Até o facto de ter visto Djokovic fechar com um jogo em branco mexia com Alcaraz, que teria de encontrar formas de evitar o passeio até aí do sérvio. Conseguiu: ganhou com grande personalidade o seu primeiro jogo de serviço e somou pela primeira vez um break que o colocou na frente por 2-0. Era o momento do espanhol, foi o momento em que o sérvio voltou a elevar o seu nível e fez logo o contra break para colocar numa espécie de “estaca zero” o segundo set. Mesmo com os pratos da balança equilibrados, Djokovic estava na sua zona de conforto e não tremeu com mais um ponto de break para o espanhol que até foi aproveitado para o sérvio fazer o sinal para as bancadas se manifestarem quando percebeu que todos esperavam pela “escorregadela”. Houve um ponto que poderia ter mudado tudo, quando Alcaraz falhou o 0-30 no serviço de Djokovic, mas a decisão seguiu para o tie break onde o sérvio perdeu após a 15 decisões consecutivas a ganhar (8-6).

Tudo voltava ao início mas essa nuance de haver um Carlos Alcaraz mais confiante, mais ciente de que era capaz de ser superior a Novak Djokovic e mais motivado com a reação que vinha também das bancadas.

O primeiro jogo do terceiro set mostrou de novo esse ascendente, com o sérvio a quebrar na intensidade, a não conseguir fazer a diferença com os serviços mais puxados às linhas e a ver de novo o espanhol a começar com um break, confirmado de seguida com o 2-0. Qualquer que fosse o resultado, Alcaraz tinha o mérito de colocar Djokovic a fazer erros que não são normais no sérvio e que fizeram com que o espanhol tivesse um total de sete pontos de break para fazer o 4-1 (incluindo um pedido de challenge a parar o ponto que teve sucesso por um ou dois centímetros) ao final de mais de 26 minutos… num só jogo.
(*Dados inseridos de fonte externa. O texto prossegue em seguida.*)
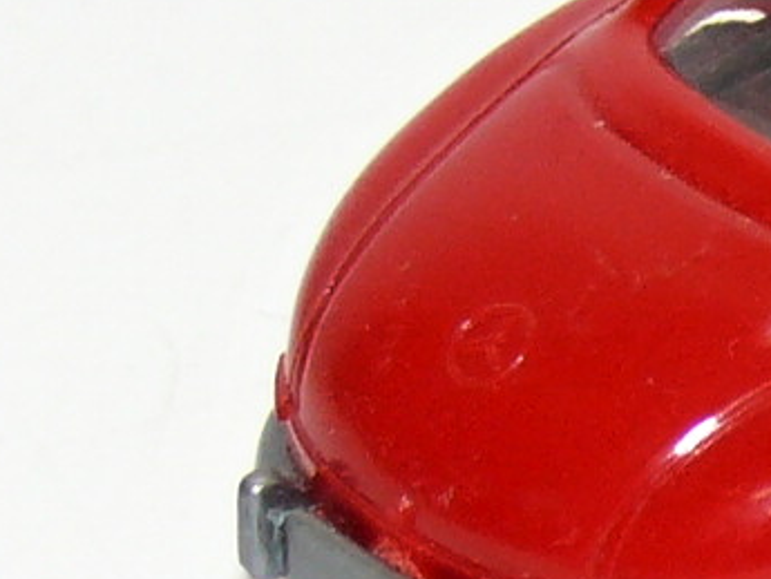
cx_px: 1399
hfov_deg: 3.1
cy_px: -51
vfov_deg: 2.4
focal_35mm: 626
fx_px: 13948
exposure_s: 1/30
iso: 100
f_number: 4
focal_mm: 16.1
O terceiro parcial estava dominado pelo espanhol, que acabou com mais um break que fechou o surpreendente 6-1.

A ida de Djokovic aos balneários com uma demora de sete minutos trouxe mais alguns assobios ao sérvio, que começava pela primeira vez durante muito tempo a perder de controlo um jogo decisivo. E foi assim que Alcaraz começou com dois pontos de break no serviço do adversário, anulados entre mais uma escorregadela que podia ter deixado mossa antes de levar também o jogo do espanhol às vantagens. Qualquer pequeno erro, qualquer bola mais curta ou qualquer escolha mal calculada gerava de forma automática winners, grandes passing shots e uma montanha russa de alternâncias no marcador que teve um ponto de inversão quando Djokovic fez o break no 3-2 e partiu seguro para a vitória no quarto set com novo break para 6-3.

Com uma dupla falta, quatro horas depois, a partida iria mesmo para quinto set, sendo que os dois primeiros jogos foram mantidos com pontos de break à mistura ao longo de quase 20 minutos até Alcaraz conseguir mesmo ganhar no serviço de Djokovic e o sérvio a partir uma raqueta na zona de madeira que agarra a rede, o que motivou um enorme coro de assobios mas mostrou bem o estado de espírito do jogador. Já era difícil imaginar alguma coisa que pudesse acontecer e que ainda não tivesse acontecido, sendo que mesmo entre uma aparente reação do sérvio o jovem espanhol conseguia sempre encontrar um ângulo qualquer com a sua direita. Foi assim que, ao fim de 4h40, Alcaraz iria servir para sagrar-se campeão de Wimbledon, naquele que seria o encontro mais importante de toda a carreira. Ainda falhou o primeiro amortie, não deu hipóteses no segundo e Djokovic não conseguiu resistir ao fenómeno que veio para tomar conta do ténis.